__INPUT MATERIAL__.
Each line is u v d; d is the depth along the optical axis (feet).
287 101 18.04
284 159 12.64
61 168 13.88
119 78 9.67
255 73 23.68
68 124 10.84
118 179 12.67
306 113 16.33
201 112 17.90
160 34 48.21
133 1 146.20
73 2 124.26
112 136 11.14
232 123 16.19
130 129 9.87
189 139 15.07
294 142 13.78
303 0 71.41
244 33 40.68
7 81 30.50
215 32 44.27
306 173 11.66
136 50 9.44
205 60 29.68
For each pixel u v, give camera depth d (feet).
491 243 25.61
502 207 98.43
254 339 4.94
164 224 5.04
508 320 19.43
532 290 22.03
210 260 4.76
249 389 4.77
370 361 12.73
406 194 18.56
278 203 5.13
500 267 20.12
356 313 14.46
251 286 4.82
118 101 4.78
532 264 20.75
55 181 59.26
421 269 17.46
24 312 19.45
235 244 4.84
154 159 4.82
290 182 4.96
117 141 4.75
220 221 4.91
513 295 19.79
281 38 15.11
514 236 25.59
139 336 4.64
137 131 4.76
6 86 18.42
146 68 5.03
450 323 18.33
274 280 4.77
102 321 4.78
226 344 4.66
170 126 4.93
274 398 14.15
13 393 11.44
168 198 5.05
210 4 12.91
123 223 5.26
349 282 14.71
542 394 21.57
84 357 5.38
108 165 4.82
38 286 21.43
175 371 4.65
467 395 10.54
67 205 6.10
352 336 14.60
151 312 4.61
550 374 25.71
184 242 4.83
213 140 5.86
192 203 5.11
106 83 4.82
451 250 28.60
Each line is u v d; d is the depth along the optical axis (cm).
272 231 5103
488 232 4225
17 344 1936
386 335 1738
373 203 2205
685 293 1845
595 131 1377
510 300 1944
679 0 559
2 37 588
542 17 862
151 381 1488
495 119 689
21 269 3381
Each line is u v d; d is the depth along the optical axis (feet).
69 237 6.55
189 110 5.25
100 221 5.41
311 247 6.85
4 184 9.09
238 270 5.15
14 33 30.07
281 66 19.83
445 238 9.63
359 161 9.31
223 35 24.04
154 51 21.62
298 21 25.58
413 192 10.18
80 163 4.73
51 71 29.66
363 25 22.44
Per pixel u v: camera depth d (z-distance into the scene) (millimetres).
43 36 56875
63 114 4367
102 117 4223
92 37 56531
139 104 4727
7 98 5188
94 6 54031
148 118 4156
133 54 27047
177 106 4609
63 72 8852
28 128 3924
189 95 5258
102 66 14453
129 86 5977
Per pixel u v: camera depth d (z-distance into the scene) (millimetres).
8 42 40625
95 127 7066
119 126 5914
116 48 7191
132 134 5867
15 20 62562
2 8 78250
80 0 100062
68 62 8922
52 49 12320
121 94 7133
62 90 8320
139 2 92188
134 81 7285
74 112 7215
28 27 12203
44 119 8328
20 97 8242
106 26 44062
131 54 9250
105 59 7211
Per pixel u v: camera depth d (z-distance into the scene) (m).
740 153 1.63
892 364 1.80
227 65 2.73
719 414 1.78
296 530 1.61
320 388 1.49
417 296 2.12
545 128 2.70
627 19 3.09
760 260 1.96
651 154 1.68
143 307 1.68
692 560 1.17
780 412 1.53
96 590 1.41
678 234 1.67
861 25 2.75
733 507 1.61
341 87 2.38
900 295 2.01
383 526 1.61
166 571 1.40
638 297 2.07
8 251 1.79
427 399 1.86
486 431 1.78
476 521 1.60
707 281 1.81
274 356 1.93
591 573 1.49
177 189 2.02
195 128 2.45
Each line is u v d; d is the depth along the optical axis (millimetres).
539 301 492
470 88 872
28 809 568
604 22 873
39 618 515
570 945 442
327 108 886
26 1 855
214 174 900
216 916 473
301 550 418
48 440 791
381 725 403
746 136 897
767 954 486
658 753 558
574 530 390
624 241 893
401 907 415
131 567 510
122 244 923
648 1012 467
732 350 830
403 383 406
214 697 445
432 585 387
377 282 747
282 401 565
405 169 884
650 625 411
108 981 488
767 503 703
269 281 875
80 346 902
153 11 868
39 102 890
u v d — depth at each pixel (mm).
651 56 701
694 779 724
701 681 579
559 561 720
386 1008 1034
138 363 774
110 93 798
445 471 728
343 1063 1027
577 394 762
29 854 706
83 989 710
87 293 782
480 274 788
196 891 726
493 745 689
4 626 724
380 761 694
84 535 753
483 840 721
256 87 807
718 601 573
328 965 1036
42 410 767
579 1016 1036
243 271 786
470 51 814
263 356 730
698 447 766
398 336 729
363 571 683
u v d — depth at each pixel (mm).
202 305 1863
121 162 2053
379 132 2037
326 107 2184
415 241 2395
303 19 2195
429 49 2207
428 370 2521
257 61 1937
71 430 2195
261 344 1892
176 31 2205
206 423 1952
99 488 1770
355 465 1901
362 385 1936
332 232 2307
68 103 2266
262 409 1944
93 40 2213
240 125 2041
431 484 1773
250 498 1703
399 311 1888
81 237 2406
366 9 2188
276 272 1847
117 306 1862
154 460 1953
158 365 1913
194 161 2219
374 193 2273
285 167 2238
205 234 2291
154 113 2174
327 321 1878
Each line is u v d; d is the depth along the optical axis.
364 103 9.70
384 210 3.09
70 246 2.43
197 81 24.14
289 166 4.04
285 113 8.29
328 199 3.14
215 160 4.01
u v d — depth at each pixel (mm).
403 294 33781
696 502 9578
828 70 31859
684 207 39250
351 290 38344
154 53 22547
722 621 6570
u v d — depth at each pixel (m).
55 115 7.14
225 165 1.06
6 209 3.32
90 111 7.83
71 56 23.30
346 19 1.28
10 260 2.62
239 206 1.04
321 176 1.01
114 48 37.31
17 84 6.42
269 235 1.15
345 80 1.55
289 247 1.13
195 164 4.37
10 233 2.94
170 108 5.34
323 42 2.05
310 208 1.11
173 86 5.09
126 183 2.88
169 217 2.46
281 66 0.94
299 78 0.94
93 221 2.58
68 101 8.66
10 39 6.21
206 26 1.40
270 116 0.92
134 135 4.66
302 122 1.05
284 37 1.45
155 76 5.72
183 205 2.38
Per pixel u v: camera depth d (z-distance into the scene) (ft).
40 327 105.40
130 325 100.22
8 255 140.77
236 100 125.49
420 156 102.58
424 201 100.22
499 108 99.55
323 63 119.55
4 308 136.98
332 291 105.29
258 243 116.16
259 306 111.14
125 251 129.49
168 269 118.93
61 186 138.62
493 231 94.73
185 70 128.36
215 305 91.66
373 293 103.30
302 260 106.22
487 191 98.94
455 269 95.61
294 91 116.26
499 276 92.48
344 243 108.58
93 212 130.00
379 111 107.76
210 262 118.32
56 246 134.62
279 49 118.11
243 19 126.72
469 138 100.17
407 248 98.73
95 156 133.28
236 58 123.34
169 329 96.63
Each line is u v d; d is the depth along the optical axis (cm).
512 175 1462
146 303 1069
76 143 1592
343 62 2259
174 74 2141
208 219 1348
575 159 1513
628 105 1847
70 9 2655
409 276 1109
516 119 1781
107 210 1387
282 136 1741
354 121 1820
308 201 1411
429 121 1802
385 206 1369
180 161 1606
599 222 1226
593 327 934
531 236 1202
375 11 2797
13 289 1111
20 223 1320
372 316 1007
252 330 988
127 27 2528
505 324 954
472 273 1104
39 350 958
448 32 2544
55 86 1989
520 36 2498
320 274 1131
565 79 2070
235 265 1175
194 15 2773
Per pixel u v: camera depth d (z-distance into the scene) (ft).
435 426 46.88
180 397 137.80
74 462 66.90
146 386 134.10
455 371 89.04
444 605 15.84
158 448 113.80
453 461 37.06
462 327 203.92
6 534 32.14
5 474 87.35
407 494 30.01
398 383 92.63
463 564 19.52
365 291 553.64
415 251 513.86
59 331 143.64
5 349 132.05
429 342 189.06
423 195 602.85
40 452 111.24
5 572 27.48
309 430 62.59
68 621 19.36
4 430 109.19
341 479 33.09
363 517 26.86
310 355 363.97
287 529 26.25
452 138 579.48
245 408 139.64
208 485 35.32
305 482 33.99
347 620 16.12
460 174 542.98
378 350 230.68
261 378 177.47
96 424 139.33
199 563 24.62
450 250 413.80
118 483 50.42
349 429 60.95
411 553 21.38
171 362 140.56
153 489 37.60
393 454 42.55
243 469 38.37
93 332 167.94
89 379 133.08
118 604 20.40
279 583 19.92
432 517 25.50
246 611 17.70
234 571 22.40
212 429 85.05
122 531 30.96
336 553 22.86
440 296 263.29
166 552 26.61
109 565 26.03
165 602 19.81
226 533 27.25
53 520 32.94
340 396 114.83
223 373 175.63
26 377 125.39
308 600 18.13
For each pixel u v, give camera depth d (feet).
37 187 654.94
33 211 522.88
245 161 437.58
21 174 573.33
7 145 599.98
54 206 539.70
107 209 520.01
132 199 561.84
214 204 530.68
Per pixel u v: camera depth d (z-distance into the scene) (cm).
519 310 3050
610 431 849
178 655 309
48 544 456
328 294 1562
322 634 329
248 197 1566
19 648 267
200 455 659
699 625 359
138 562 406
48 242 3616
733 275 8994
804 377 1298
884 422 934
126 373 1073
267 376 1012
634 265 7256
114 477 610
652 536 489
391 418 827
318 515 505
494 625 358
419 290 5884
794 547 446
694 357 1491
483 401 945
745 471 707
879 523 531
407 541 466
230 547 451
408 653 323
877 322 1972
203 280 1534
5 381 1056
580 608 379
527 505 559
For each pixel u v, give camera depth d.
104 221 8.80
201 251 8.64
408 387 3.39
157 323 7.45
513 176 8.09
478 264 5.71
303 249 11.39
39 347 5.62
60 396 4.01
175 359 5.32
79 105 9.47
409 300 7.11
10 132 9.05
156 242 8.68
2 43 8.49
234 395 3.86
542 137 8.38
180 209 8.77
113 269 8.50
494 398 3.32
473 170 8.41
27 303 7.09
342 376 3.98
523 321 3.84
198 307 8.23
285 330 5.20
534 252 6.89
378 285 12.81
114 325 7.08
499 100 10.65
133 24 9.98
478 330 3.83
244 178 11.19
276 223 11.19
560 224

__TASK REQUIREMENTS__.
In the data above, find the line with "116 48 7191" and the line with "428 370 2521". Retype both, plus every line between them, exactly.

__REPLY__.
116 48 7191
132 134 5867
15 20 62562
2 8 78250
80 0 100062
68 62 8922
52 49 12320
121 94 7133
62 90 8320
139 2 92188
134 81 7285
74 112 7215
28 27 12203
44 119 8328
20 97 8242
106 26 44062
131 54 9250
105 59 7211
Per pixel u v: camera depth d (z-distance into the scene) (m).
740 153 1.63
892 364 1.80
227 65 2.73
719 414 1.78
296 530 1.61
320 388 1.49
417 296 2.12
545 128 2.70
627 19 3.09
760 260 1.96
651 154 1.68
143 307 1.68
692 560 1.17
780 412 1.53
96 590 1.41
678 234 1.67
861 25 2.75
733 507 1.61
341 87 2.38
900 295 2.01
383 526 1.61
166 571 1.40
638 297 2.07
8 251 1.79
427 399 1.86
486 431 1.78
476 521 1.60
707 281 1.81
274 356 1.93
591 573 1.49
177 189 2.02
195 128 2.45
Each line is u v d; d is the depth along the optical axis (millimetres).
539 301 492
470 88 872
28 809 568
604 22 873
39 618 515
570 945 442
327 108 886
26 1 855
214 174 900
216 916 473
301 550 418
48 440 791
381 725 403
746 136 897
767 954 486
658 753 558
574 530 390
624 241 893
401 907 415
131 567 510
122 244 923
648 1012 467
732 350 830
403 383 406
214 697 445
432 585 387
377 282 747
282 401 565
405 169 884
650 625 411
108 981 488
767 503 703
269 281 875
80 346 902
153 11 868
39 102 890
u v d — depth at each pixel (mm).
651 56 701
694 779 724
701 681 579
559 561 720
386 1008 1034
138 363 774
110 93 798
445 471 728
343 1063 1027
577 394 762
29 854 706
83 989 710
87 293 782
480 274 788
196 891 726
493 745 689
4 626 724
380 761 694
84 535 753
483 840 721
256 87 807
718 601 573
328 965 1036
42 410 767
579 1016 1036
243 271 786
470 51 814
263 356 730
698 447 766
398 336 729
363 571 683
u v d — depth at each pixel (mm).
202 305 1863
121 162 2053
379 132 2037
326 107 2184
415 241 2395
303 19 2195
429 49 2207
428 370 2521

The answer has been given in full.